Thailands FTA-gestützte Exporte erreichen im April 31,77 Milliarden Dollar, Durian und Fahrzeuge führen
Thailands Exporte mit Präferenzen aus Freihandelsabkommen (FTA) erreichten im April 2026 laut dem Außenhandelsamt 31.772 Millionen US-Dollar, ein Plus von 10,19 % gegenüber dem Vorjahr. Der Markt ASEAN-China lag vorn, während Durian und Kraftfahrzeuge die wichtigsten unter den Abkommen verschifften Produkte waren.
Nutzung von FTA-Präferenzen in Thailand steigt im April
Thailands Exporteure nutzten im April 2026 die Präferenzen aus Freihandelsabkommen (FTA) verstärkt, wie das Außenhandelsamt des Landes berichtete.

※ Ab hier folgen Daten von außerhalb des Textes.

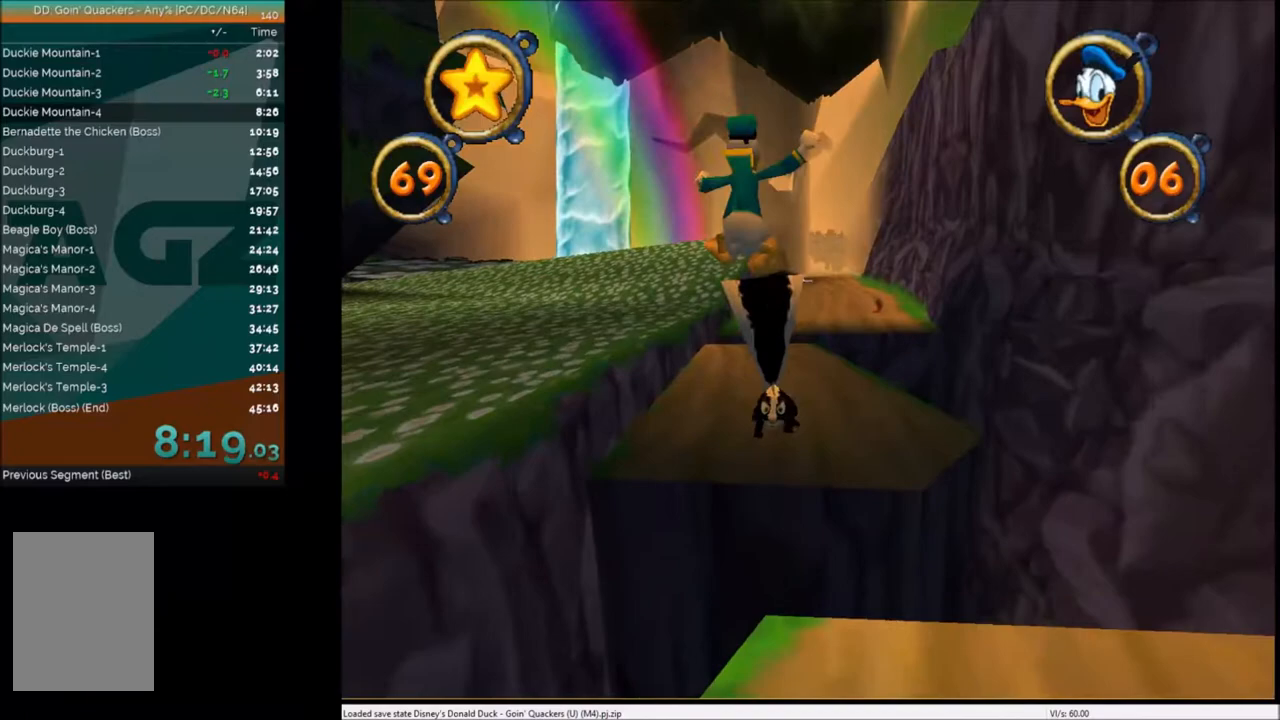
{"keys": ["up"], "events": [[200, "x", "down"], [334, "x", "up"]]}
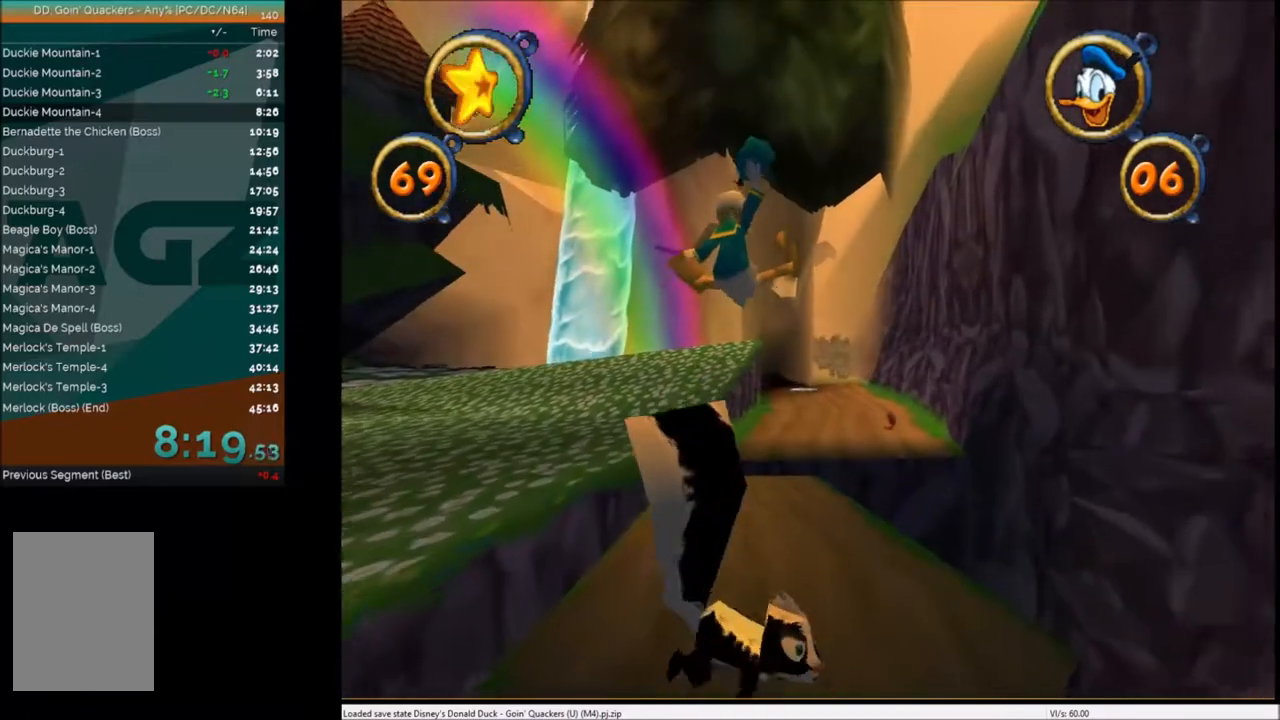
{"keys": ["up"], "events": [[233, "right", "down"], [300, "right", "up"]]}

Exporte, die FTA-Vergünstigungen in Anspruch nahmen, hatten im Monat einen Wert von 31.772 Millionen US-Dollar, ein Anstieg um 10,19 % gegenüber dem Vorjahr. Nach Angaben des Amtes war der Markt ASEAN-China das Hauptziel präferenzgestützter Lieferungen, während Durian und Kraftfahrzeuge die führenden im Rahmen der Abkommen verschifften Produkte waren. Das Amt nannte zudem fünf Märkte mit der höchsten Präferenznutzung, ohne dass ein einzelnes Ziel ASEAN-China von der Spitze verdrängte.
Durian und Fahrzeuge führen den Export an
Frische Durian und Fertigfahrzeuge standen laut Außenhandelsamt an der Spitze der mit FTA-Präferenzen exportierten Waren. Beide eignen sich naturgemäß für eine Vorzugsbehandlung. Durian trifft in der Region auf starke Nachfrage, wo Zollsenkungen den Preisabstand zu Obst zu Standardsätzen vergrößern, während Fahrzeuge und ihre Komponenten zu den größten Industrieexporten Thailands zählen. Die Inanspruchnahme von FTA-Präferenzen für diese Positionen senkt den vom Importeur gezahlten Zoll und verbessert die Wettbewerbsfähigkeit thailändischer Waren gegenüber Anbietern ohne Vorzugszugang. Die Konzentration der Nutzung auf wenige hochwertige Produktgruppen zeigt, wo die Zollersparnis groß genug ist, um den Aufwand zu rechtfertigen.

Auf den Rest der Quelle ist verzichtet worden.